If the Bucs have established nothing else through their first three training camp practices, they have made it clear they will not hesitate to go down the field when the opportunity presents itself. Balls have been flying through the air from each of the big-armed quarterbacks: McCown, Byron Leftwich and rookie Josh Freeman.
It's a departure from the style employed under former coach Jon Gruden, whose version of the West Coast offense utilized mostly slants and short routes in an attempt to set up the occasional deep ball.
That's not to say the Bucs will be a fastbreak team. They will remain run-first under new coordinator Jeff Jagodzinski. But the emphasis on taking advantage of the ability to go deep is a reflection of Jagodzinski, who coaches with a swagger more often exhibited by players.
"Coaches who coach to win, they take a lot of what we feel onto the field with them and listen to it and adjust to it," McCown said. "We're the guys who have to go out and make their vision happen. What's great about Jags is he'll take our input and say, 'We can win with this.' "
The players certainly believe that. But this is about more than just attitude and opportunity. The Bucs are trying to take advantage of personnel they believe is suited to stretching the field as well as what they envision to be effective play-action.
They lack the prototype speed burners at receiver associated with teams that throw deep, but the Bucs have a wealth of sizable targets — Antonio Bryant, Michael Clayton and Kellen Winslow to name a few — who can compete for jump balls. It's also important the Bucs have quarterbacks for whom throwing downfield is a strength. That was not the case last season with Jeff Garcia and Brian Griese.
"Unlike in the past, a guy can be 50 yards down the field and they can still get the ball there," said Clayton, who frequently went downfield over the weekend.
Leftwich has his flaws, but he possesses, arguably, the strongest arm of any of the quarterbacks. And he was right in his element in Saturday evening's practice at Raymond James Stadium when on a rollout to his right, he launched a ball nearly 60 yards, hitting Maurice Stovall for a touchdown. Leftwich, whose feet weren't planted, used little more than his arm to fling the ball.

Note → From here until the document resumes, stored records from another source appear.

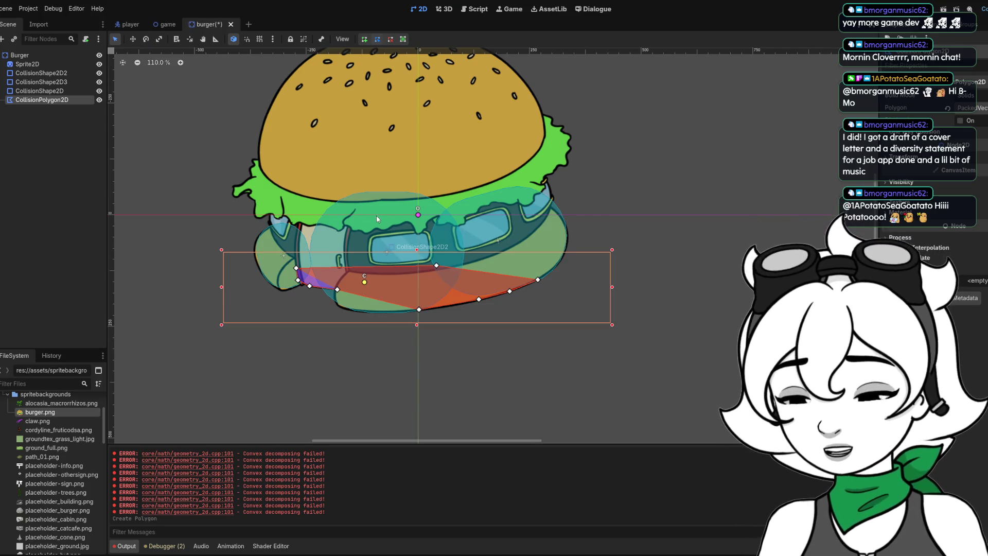
pyautogui.press('ctrl+s')
pyautogui.click(160, 26)
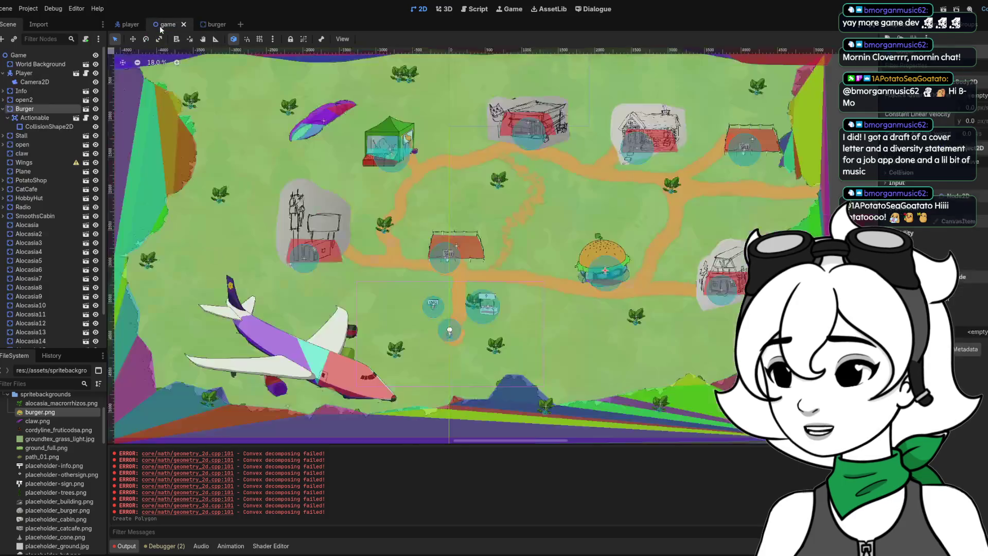
# Move the burger house up and right to (2231, 2074) on the map and run the game with F5.
pyautogui.scroll(5, 657, 284)
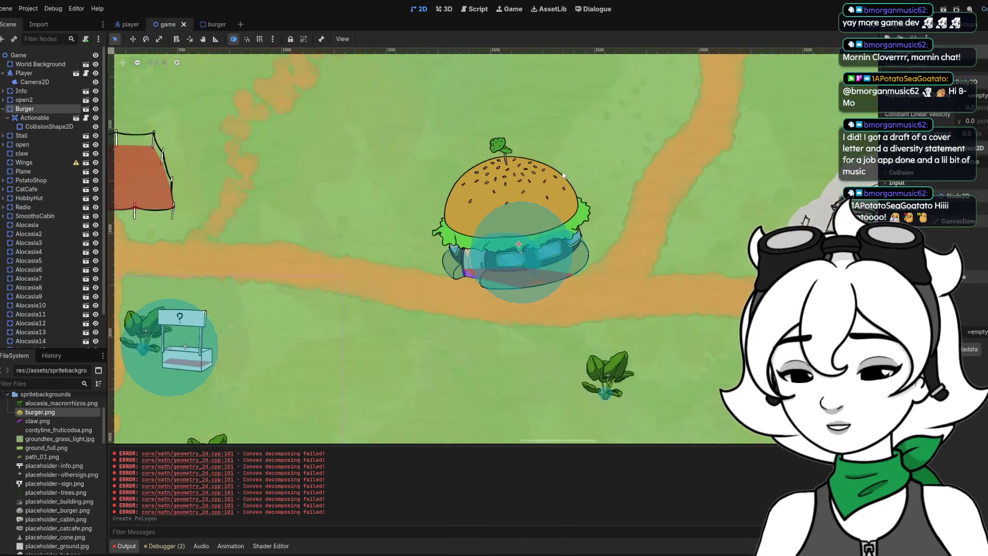
pyautogui.moveTo(544, 186); pyautogui.dragTo(564, 151)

But the key to it all might be Tampa Bay's deep backfield that will do the bulk of the work in the new offense, theoretically luring opponents closer to the line of scrimmage.
"They have to pay when they make mistakes," Leftwich said. "In this league, you get six or seven opportunities a game for that. If you miss just one, that can be the difference between winning a football game and losing a football game."
Said coach Raheem Morris: "If you get a nice little gash in there, you get (running back) Derrick Ward coming in there with a full head of steam on your safeties. Then you can exploit them with (Bryant)."
In Tampa Bay, where defense has for years reigned supreme, no one is easily convinced when it comes to offensive potential. But for now, at least, it all sounds like a slam dunk.